Independent Enterprise Service Bus (ESB) vendors include Sonic Software, Spiritsoft, Blue Titan and Cape Clear. But they're not going to be the only games in town for much longer. IBM is expected to launch some kind of an ESB product under the Websphere brand later this year, while established EAI players like SeeBeyond have started to extend their offerings in this direction too.

Spiritsoft, a UK-US ESB start-up, numbers Etrade, Barclaycard and Dutch financial institution Rabbo Bank among its customers. Its UK-based chief technology officer Rob Davies explains more. "There's growing interest in the integration stack coming out of J2EE, but in many ways ESB is a true successor to EAI, but this time we're putting much more of an open standards-based face on integration."

Spiritsoft, which grew out of a big middleware project at the City offices of Japanese investment bank Nomura, is set to launch a new product in April tied to the new Apache Geronimo J2EE-based Web server and connector system. Meanwhile its main rival, Sonic Software, a subsidiary of Progress Software, claims to be doing around $15m worth of straight ESB business already per year, up from $2.5m in its first year of 2001, according to its VP and chief technology evangelist Dave Chappell.

"We spotted back at the time that JMS was first launched that the best way to do the kind of highly distributed integration customers wanted to do was through this new form of message-oriented middleware," he says. "What's great about ESB as compared to the old hub and spoke is it's less monolithic and easier to span boundaries in both companies and beyond, potentially. The ESB combination of Web Services, enterprise standard messaging and intelligent routing means this is something all new projects that involve linking together applications should look at. ESB in essence is changing the economies of scale of integration itself. ESB really provides the architecture Web services can live in."

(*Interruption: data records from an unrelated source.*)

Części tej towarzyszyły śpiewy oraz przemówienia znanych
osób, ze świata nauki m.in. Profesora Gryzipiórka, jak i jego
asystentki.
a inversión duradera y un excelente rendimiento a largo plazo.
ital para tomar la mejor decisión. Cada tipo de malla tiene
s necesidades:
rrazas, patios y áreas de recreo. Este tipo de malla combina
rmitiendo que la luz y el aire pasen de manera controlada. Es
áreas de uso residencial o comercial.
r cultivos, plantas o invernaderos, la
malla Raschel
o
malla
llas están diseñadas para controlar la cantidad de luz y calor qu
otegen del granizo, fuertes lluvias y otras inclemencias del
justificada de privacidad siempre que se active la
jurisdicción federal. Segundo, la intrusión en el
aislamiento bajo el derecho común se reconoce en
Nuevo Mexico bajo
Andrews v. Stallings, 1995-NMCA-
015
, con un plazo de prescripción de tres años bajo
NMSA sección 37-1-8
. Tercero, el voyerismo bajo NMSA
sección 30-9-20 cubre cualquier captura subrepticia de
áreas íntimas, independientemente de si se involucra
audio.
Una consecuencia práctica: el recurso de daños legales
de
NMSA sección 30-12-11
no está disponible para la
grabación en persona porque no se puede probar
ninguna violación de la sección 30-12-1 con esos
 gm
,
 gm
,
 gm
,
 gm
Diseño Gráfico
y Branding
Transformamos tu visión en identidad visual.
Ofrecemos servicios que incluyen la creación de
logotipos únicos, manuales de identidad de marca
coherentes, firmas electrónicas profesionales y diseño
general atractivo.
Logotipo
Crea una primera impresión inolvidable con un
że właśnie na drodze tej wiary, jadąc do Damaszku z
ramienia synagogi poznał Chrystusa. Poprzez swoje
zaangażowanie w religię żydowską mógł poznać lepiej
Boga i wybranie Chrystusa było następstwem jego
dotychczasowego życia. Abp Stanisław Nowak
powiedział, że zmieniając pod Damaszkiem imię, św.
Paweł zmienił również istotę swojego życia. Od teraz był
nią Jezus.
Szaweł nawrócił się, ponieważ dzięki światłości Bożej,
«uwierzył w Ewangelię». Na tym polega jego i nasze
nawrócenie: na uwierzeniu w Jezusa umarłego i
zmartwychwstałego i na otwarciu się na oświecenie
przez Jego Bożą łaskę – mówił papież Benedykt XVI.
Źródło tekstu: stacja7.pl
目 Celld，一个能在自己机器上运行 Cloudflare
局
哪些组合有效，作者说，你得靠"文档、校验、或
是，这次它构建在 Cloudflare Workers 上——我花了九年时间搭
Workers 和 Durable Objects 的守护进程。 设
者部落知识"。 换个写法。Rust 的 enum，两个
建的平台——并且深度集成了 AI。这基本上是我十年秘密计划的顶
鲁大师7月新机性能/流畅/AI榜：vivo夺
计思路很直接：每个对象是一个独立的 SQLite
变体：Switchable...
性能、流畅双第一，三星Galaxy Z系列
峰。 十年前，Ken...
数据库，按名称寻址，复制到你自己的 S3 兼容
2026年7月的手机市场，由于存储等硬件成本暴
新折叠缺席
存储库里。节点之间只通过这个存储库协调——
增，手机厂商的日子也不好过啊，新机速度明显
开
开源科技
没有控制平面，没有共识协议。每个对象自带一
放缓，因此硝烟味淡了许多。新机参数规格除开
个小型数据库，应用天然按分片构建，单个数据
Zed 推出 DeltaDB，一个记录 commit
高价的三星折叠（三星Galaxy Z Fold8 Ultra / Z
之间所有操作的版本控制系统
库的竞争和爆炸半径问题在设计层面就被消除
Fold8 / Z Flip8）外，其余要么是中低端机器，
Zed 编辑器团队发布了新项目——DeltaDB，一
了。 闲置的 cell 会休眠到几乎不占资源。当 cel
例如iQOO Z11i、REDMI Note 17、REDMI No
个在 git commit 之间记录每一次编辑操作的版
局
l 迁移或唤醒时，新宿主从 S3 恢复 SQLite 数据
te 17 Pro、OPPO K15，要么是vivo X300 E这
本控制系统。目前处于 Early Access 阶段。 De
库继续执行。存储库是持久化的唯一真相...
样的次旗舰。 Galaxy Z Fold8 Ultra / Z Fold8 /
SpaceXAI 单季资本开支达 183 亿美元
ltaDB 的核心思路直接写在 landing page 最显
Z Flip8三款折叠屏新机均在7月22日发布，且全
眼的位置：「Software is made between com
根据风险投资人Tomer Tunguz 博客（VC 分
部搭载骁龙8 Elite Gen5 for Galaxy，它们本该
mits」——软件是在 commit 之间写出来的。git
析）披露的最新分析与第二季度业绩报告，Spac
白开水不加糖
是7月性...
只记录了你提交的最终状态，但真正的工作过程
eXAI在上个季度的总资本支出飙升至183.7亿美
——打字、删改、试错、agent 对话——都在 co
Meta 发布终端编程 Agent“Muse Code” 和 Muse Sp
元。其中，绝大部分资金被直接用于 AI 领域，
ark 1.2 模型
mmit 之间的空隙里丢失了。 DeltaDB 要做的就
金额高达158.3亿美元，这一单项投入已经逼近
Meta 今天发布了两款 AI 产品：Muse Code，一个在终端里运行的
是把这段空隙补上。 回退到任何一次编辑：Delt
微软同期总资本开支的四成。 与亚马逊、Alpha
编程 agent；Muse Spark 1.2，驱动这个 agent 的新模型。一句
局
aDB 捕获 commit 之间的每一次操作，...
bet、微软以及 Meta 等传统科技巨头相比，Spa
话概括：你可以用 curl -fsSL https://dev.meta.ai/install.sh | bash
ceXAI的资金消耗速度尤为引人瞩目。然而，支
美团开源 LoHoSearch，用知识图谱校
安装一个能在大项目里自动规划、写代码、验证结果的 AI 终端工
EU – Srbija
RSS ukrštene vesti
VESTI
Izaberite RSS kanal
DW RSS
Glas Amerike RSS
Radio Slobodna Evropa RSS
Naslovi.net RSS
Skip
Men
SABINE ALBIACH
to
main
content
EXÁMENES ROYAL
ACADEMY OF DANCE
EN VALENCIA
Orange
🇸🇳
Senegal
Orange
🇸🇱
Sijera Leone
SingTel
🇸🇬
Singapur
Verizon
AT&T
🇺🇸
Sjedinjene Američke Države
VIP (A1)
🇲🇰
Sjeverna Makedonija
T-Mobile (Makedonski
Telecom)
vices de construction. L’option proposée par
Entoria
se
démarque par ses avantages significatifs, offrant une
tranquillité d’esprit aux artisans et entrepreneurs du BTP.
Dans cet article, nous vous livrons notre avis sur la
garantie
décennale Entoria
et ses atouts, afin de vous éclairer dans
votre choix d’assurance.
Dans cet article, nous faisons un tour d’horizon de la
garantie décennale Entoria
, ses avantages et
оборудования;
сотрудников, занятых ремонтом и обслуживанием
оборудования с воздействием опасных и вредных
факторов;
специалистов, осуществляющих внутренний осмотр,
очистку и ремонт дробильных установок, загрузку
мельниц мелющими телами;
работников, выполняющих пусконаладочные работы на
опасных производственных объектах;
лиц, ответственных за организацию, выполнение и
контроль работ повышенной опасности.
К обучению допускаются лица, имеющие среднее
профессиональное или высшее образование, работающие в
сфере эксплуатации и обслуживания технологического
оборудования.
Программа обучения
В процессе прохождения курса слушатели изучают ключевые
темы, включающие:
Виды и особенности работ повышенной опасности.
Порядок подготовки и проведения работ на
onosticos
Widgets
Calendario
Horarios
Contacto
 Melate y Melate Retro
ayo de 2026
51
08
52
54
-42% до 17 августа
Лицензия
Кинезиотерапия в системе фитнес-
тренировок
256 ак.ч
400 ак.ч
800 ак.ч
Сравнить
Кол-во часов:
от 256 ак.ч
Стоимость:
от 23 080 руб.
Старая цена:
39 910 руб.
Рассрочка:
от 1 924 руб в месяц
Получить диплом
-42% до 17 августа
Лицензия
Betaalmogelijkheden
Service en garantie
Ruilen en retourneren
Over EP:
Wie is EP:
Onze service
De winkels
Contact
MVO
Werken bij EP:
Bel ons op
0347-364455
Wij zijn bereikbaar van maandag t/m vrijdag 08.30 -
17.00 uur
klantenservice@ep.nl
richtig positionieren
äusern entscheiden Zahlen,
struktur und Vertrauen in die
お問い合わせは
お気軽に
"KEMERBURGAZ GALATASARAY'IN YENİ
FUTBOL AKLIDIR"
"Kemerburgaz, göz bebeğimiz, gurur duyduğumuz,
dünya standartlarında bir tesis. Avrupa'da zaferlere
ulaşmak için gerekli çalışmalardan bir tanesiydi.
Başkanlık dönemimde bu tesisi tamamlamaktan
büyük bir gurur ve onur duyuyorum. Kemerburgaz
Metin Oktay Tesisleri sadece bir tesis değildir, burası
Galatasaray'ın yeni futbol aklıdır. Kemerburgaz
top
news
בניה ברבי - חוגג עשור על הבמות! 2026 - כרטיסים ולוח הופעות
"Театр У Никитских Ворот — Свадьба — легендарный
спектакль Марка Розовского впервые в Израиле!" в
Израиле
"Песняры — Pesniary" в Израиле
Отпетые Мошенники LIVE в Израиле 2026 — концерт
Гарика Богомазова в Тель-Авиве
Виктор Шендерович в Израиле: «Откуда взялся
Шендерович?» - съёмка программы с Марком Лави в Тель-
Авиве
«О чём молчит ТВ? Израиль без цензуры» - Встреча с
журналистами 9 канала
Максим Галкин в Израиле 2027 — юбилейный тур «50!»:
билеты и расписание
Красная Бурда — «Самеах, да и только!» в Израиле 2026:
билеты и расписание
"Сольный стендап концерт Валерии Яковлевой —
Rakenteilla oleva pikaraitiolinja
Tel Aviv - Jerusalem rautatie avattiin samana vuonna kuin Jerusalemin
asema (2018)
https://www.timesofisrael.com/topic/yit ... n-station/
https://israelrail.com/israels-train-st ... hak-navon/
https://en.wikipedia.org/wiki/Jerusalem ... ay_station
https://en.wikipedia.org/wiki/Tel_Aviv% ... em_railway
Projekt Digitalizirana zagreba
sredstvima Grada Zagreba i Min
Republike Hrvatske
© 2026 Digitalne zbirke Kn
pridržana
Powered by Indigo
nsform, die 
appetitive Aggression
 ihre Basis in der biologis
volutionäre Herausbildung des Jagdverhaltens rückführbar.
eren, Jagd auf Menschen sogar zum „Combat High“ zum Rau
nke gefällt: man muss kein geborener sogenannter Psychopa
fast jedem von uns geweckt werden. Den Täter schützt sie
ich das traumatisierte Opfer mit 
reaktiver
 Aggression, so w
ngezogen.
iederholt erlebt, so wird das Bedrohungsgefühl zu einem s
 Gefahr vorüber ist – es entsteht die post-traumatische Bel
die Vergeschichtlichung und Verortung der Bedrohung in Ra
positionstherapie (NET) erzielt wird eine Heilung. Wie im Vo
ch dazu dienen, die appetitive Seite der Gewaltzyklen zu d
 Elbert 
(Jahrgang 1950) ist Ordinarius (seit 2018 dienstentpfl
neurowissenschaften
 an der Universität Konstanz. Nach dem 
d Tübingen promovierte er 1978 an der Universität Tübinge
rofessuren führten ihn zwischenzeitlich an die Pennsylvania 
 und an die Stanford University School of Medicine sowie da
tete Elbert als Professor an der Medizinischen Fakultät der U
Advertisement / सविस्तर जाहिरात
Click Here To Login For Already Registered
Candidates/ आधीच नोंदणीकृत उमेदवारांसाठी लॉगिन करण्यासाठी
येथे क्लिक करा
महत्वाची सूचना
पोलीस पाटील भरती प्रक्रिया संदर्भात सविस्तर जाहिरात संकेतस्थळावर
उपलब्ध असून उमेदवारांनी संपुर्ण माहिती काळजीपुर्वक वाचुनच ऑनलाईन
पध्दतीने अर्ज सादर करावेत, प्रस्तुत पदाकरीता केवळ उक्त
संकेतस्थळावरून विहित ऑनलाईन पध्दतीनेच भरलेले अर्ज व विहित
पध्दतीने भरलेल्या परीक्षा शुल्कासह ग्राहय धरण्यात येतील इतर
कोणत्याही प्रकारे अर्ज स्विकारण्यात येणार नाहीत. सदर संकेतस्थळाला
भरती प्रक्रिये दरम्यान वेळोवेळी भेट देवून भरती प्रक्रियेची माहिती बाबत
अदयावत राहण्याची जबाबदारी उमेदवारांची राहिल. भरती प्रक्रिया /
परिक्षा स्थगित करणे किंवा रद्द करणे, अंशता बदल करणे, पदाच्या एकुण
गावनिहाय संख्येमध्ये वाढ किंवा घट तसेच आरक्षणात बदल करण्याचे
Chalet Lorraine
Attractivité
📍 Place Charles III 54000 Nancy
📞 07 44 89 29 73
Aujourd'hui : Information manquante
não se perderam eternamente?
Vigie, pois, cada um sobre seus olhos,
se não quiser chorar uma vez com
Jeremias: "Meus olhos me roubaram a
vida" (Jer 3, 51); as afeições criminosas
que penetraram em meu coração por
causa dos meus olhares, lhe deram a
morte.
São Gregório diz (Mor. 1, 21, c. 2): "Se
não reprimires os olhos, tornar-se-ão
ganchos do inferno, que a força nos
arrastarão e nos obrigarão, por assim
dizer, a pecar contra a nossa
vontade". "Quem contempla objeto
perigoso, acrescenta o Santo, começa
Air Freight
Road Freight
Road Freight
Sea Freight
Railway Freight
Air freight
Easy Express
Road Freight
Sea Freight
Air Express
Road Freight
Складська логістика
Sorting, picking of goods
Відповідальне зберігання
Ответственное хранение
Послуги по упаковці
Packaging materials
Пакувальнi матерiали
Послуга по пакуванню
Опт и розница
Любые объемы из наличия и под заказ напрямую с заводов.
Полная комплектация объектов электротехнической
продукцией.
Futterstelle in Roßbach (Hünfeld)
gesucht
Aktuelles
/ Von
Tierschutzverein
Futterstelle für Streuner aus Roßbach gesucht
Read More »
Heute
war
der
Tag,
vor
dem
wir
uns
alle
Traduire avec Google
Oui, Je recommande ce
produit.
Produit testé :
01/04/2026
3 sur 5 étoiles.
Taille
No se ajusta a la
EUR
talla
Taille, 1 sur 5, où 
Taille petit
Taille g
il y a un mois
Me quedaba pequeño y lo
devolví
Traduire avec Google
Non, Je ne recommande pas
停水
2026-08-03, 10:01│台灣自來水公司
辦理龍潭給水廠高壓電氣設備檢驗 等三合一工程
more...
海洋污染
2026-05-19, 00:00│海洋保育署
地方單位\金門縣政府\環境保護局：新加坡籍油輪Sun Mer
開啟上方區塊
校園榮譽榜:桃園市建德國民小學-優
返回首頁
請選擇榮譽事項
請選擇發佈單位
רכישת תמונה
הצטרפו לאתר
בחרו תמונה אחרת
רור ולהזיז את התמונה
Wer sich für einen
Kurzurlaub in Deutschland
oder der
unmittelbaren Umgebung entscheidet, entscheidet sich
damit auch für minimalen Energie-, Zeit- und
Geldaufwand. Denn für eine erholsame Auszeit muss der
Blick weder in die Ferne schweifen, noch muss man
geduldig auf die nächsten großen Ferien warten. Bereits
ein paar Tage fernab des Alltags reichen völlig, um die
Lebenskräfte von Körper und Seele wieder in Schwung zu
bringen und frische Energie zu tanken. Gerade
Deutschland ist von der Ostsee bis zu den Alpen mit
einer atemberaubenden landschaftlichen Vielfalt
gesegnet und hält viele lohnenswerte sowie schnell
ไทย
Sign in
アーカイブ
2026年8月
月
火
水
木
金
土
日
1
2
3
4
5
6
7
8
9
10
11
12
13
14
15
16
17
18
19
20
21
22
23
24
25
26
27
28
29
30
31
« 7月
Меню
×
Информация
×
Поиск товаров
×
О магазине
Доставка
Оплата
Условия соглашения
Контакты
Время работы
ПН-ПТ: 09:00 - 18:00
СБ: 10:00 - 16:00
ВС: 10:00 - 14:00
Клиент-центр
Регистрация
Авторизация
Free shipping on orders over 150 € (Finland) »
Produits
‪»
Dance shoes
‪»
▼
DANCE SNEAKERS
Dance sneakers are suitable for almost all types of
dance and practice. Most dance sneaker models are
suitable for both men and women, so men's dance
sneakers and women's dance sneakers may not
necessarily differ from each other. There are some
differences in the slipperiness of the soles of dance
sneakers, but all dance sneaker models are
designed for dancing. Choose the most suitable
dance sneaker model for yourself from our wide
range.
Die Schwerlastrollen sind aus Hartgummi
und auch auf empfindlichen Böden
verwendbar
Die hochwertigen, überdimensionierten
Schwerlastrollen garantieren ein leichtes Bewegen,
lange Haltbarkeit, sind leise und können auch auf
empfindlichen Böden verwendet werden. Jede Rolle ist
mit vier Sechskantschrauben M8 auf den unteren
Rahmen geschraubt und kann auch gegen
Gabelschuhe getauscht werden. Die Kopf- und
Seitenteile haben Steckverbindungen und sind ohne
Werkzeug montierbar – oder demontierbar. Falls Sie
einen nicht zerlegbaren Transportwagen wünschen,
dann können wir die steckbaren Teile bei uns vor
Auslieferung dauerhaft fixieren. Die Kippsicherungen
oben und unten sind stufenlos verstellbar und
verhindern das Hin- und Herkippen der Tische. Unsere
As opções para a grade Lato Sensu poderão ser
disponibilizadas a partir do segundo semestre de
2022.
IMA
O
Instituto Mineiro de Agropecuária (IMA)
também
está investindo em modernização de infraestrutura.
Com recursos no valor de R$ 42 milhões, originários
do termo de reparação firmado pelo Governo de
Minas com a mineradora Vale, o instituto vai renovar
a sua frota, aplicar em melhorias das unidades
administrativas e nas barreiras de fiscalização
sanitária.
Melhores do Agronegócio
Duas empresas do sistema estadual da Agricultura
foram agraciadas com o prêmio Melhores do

All this talk of Java Messaging Service and J2EE shouldn't obscure the fact that Java itself is set to be more integration friendly. It's very early stages, but (yet another) new Java standard being worked over right now is called JSR 208, or Java Business Integration, which seems promising (see www.jcp.org to learn more).

Neither should the fact we've mentioned Java so often let us leave Microsoft out of the equation: look for announcements later this year of its so-called Indigo ESB-like technology, slated to be an interesting factor in its upcoming Longhorn operating system technology.

ESB seems definitely worth investigating then, especially if you are already a J2EE-oriented environment, with the proviso that Microsoft will soon have something to say here. On that same note, bear in mind that until the big boys produce their own ESB versions of their integration offerings you may be forced to bake your own. Gartner advises: "Leading-edge enterprises implementing a SOA-capable enterprise nervous system in 2004 should consider ESB vendors that are smaller than IBM and Microsoft, or create ESB-like infrastructure by using separate MOM and Web services products, integrating them through custom code."

So why not ESB uber alles? The short answer is that at the moment at least it seems to be being positioned as primarily a way to link new applications, more usually Web-facing ones. That's fine for that class of applications of course, but it may not be of too much immediate help to those of us struggling to integrate big back office systems, let alone legacy or bespoke software.